VFD:http://www.electricmotorwholesale.com/9543-KBDA-27D/

Motor:http://www.electricmotorwholesale.com/LEESON-113026/

Mounted on homemade box/wheels so I can scoot it around the garage.


----------



## scott.livesey (May 21, 2017)

DSChief said:


> +1 on the Coote, I went with the 2x48
> 
> VFD:http://www.electricmotorwholesale.com/9543-KBDA-27D/
> 
> ...



cute, just what i would expect from a black shoe. LOL(i am retired AT) good looking setup.

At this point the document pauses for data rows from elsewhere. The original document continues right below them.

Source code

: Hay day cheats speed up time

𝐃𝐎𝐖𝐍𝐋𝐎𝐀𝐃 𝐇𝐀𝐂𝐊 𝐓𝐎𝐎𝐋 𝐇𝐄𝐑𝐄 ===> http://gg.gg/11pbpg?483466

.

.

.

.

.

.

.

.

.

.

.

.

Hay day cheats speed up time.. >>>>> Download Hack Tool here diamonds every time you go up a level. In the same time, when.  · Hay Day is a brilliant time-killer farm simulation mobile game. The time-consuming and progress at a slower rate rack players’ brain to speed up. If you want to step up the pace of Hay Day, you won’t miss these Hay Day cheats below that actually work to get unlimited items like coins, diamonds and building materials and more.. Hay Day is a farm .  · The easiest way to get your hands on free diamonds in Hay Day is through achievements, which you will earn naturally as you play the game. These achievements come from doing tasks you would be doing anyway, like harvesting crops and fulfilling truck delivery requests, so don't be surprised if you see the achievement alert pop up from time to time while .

Blaze are good belts but 4x36 is not a stock size. Best bet is Zirconia Alumina in grits up to 180, then Silicon Carbide for grits up to 800. 
My 2x72 is a Wilmont LB1000 that cost $800 and I found a 1 1/2 Hp motor and VFD for less than $300. Whatever you decide, allow an extra $100 or so for stuff like wire, wire nuts, switches, junction boxes, mounting bolts and nuts. another $200 for belts.
scott


----------



## Bensbites (May 21, 2017)

scott.livesey said:


> cute, just what i would expect from a black shoe. LOL(i am retired AT) good looking setup.
> 
> Blaze are good belts but 4x36 is not a stock size. Best bet is Zirconia Alumina in grits up to 180, then Silicon Carbide for grits up to 800.
> My 2x72 is a Wilmont LB1000 that cost $800 and I found a 1 1/2 Hp motor and VFD for less than $300. Whatever you decide, allow an extra $100 or so for stuff like wire, wire nuts, switches, junction boxes, mounting bolts and nuts. another $200 for belts.
> scott



Great advice. Thanks. I have a custom magnetic knife bar in the works for a client. Several handle installs, and finally some "thank you" gift handles I have to make for a few folk who have helped me out. Then I will get to this blade thingy...


----------